I have had a sweet tooth for as long as I can remember and never seemed to get candy frequently enough to satisfy it. I would fantasize about having all of the candy I could eat in front of me all of the time. I remember telling the neighbor boy, Joel, that when I became an adult, I would have a huge bowl on the kitchen table filled with candy bars of all types, so I could have one any time I wanted. True story. I realized when I was twenty-four, studying for college finals, with a huge bowl of candy bars on the table in front of me, most of which I would never eat, that I had actually internalized that desire and made it come true. Light bulb moment for me. Once I recognized what I was doing, the compulsion faded and I no longer needed or wanted a bowl of candy at my house (although I do kind of revert during the holidays). As a child though, my craving for candy was very strong.
So, we hunted glass bottles. The verges of the road were wide in our area and people routinely threw bottles out of their car windows. Each small bottle was worth 2 cents (including beer bottles) and the big quart bottles were worth 10 cents. At a time when a Charm pop was 5 cents, even a few bottles would buy a handful of candy. I would take off on my pony with a burlap sack tied to my waist with bailing twine and scour the sides of the road for bottles in any shape or size, usually with my sibs as well.
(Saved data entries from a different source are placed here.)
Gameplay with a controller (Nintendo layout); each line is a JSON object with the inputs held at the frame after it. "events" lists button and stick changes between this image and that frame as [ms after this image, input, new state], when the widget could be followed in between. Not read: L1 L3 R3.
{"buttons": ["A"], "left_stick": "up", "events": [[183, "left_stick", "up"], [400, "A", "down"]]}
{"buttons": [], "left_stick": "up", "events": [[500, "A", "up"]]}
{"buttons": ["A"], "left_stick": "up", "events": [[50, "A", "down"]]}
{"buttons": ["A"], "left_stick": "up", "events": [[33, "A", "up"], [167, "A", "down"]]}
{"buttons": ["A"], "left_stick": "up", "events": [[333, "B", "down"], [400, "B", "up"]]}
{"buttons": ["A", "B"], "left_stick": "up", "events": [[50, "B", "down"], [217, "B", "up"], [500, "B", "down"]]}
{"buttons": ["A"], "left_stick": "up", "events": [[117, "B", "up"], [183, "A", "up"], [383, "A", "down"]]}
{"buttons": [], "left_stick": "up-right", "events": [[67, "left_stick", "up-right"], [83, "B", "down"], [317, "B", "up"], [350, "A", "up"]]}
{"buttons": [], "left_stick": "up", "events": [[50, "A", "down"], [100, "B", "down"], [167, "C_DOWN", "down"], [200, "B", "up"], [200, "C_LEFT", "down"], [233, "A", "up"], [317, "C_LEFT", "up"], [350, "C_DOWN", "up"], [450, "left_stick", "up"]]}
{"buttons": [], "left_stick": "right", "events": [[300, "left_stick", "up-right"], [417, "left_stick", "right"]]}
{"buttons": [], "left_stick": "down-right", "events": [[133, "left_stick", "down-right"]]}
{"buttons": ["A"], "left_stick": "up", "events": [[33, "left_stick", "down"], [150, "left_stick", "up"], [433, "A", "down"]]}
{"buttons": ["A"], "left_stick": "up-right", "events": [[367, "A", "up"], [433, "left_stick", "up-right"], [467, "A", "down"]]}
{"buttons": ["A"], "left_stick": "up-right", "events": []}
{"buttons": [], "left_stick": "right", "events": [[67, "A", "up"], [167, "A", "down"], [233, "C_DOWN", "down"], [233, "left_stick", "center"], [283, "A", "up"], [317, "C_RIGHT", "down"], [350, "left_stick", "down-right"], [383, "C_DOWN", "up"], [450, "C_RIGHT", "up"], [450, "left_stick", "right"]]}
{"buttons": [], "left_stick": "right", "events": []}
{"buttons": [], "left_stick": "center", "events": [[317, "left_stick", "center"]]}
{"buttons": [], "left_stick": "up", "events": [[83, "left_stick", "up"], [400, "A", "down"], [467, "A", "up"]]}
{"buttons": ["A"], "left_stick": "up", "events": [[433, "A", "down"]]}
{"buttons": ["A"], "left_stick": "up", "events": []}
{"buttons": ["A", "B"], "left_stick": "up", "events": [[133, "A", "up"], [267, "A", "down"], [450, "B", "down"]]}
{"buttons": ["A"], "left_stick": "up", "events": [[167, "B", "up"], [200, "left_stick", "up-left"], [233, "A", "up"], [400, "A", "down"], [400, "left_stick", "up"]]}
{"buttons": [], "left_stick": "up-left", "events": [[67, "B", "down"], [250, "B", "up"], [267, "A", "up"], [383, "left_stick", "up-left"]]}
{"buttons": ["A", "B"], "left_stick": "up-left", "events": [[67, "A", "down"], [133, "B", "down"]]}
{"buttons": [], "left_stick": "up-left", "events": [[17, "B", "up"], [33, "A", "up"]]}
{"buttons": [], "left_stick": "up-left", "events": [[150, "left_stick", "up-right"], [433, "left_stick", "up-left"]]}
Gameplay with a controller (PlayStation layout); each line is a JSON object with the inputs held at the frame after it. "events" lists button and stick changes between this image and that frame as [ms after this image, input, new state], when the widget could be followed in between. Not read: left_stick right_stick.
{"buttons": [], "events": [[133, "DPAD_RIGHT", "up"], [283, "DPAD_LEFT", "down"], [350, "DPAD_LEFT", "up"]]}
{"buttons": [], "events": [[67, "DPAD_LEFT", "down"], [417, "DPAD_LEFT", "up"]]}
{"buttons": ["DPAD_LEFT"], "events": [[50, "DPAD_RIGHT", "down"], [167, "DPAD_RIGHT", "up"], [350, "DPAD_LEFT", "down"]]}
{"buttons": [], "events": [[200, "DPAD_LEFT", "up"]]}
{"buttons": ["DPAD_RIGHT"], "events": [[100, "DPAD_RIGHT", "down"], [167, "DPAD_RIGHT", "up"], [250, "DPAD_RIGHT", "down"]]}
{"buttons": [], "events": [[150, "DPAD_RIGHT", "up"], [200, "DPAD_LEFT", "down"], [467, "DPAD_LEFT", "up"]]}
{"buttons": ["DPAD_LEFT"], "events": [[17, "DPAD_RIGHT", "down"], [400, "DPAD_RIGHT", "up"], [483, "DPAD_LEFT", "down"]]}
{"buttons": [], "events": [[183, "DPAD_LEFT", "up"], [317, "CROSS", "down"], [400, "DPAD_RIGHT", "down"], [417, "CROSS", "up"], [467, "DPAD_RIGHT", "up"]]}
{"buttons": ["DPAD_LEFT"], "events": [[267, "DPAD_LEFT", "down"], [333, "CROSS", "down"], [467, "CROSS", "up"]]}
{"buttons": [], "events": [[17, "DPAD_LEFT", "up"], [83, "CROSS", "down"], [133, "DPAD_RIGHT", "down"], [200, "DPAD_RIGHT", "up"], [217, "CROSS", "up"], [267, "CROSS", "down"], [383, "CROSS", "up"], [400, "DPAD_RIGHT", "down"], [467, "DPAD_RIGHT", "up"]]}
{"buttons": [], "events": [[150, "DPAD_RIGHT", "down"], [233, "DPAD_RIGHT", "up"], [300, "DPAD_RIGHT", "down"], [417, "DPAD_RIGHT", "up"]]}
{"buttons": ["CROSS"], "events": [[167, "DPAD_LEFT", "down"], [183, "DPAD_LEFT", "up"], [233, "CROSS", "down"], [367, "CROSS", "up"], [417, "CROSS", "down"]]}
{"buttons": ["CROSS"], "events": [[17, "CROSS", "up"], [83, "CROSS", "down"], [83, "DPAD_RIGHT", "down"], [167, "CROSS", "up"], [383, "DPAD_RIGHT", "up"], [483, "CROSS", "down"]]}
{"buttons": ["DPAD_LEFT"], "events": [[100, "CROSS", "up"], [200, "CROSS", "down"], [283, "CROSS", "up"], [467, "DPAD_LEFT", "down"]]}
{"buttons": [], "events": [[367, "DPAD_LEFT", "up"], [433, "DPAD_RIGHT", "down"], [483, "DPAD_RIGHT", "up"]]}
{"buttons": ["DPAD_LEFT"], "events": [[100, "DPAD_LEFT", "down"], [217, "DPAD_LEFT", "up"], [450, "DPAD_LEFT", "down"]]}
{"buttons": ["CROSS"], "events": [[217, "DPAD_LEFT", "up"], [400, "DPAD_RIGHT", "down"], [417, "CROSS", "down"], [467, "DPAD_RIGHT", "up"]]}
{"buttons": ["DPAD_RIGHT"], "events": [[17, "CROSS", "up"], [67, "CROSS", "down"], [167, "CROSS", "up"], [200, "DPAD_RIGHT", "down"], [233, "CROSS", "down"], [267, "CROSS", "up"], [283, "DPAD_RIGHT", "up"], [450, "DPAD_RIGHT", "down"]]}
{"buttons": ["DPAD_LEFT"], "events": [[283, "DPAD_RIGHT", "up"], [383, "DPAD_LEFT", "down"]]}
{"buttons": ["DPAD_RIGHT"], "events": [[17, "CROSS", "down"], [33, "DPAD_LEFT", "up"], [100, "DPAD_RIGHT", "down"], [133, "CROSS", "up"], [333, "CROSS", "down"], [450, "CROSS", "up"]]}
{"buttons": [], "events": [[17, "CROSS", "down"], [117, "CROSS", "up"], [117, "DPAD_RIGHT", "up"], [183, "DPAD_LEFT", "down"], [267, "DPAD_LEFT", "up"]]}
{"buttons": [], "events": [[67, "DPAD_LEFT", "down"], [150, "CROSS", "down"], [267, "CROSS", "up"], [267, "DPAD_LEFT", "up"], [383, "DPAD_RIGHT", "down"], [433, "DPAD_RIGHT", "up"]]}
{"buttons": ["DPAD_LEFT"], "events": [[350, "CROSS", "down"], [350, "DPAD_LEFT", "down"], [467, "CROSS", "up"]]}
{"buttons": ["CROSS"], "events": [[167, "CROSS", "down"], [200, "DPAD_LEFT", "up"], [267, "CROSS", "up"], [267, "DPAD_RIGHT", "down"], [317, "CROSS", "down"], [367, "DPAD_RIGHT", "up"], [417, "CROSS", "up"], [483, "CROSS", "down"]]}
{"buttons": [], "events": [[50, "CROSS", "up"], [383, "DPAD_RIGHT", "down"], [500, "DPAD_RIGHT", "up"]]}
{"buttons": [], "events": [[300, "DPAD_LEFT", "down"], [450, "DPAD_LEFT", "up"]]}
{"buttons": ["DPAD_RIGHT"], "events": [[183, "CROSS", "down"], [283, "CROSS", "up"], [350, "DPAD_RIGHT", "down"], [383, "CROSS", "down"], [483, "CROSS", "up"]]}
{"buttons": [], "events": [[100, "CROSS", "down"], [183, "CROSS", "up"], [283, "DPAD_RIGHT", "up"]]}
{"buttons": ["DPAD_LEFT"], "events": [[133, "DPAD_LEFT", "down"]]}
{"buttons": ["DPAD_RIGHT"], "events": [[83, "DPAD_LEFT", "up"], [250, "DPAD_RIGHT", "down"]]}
Most of the beer bottles were brown, with the occasional clear quart of Colt 45. The coke bottles were light green. Pepsi was clear with a painted on blue label. It was like finding little nuggets of happiness buried in the knee high grass.
Then, when we had gathered a bunch (my sibs always liked to help) we would ride down into town to Johnson's Store and trade in the bottles, divvying up the cash between everyone who helped and spending it on sweets. The more bottles we found, the more candy there was for all of us. This was a time when you could get half-penny candies, charm pops for 5 cents, licorice for 2 cents, paper lined with candy buttons for a penny, wax formed bottles with sweet fluid inside 5 cents for five of them, blow pops (first came out when I was about ten) for seven cents, the flat pieces of taffy in grape, cherry and strawberry flavors for ten cents (which taste a lot like soap now - just saying), and double bubble gum for a penny. We would exchange the huge bag of bottles for much smaller bags of penny candy and munch our way home.
One of the things I always looked at was the Hostess pies. Cherry (my fav) by choice. It was a small pie with heavy sugar on the outside and cherry filling on the inside. They were hard to come by, being 25 cents at the time, and much valued as a treat when I had collected enough bottles to buy one of my own. Sometimes, once I was in high school, my mom would give me a dollar and I could go buy lunch at the store. Sometimes, that lunch would include a cherry pie by Hostess. I probably only had one or two my entire childhood. (I think my fascination with them has flowed over into the books I like to read - I love reading about eating fruit pies - like in the Pern series- and I have always wanted to order and eat a small meat filled or fruit filled pie). I coveted them.
It made J laugh when I spotted a full display of Hostess pies at our local grocery store last night and plopped a couple of them in the basket. I told her how much I loved them when I was younger and how they were hard to come by, being very expensive at the time. I had coveted them much more than I had ever eaten them. Now, as an adult with discretionary cash, I was able to casually toss them into the cart without worrying about the price. It's the little things, you know. Just like with the bowl of candy bars I fantasized about in my childhood, this desire has stuck with me as well.
It made her laugh even harder when I bit into it this morning and almost gagged. Gone was the heavy, sweet cherry goodness I remembered, replaced by thick, cardboard like cherry gagginess. My fantasy of wonderful Hostess pie yumminess was shattered at the first bite. There was nothing remotely yummy about it. I bravely ate three or four bites and then decided I didn't need to make a point and finish it. It went into the garbage along with the fond remembrances of my long ago youth.
Let this be a warning. You can never go back. I'm a bit bitter about that.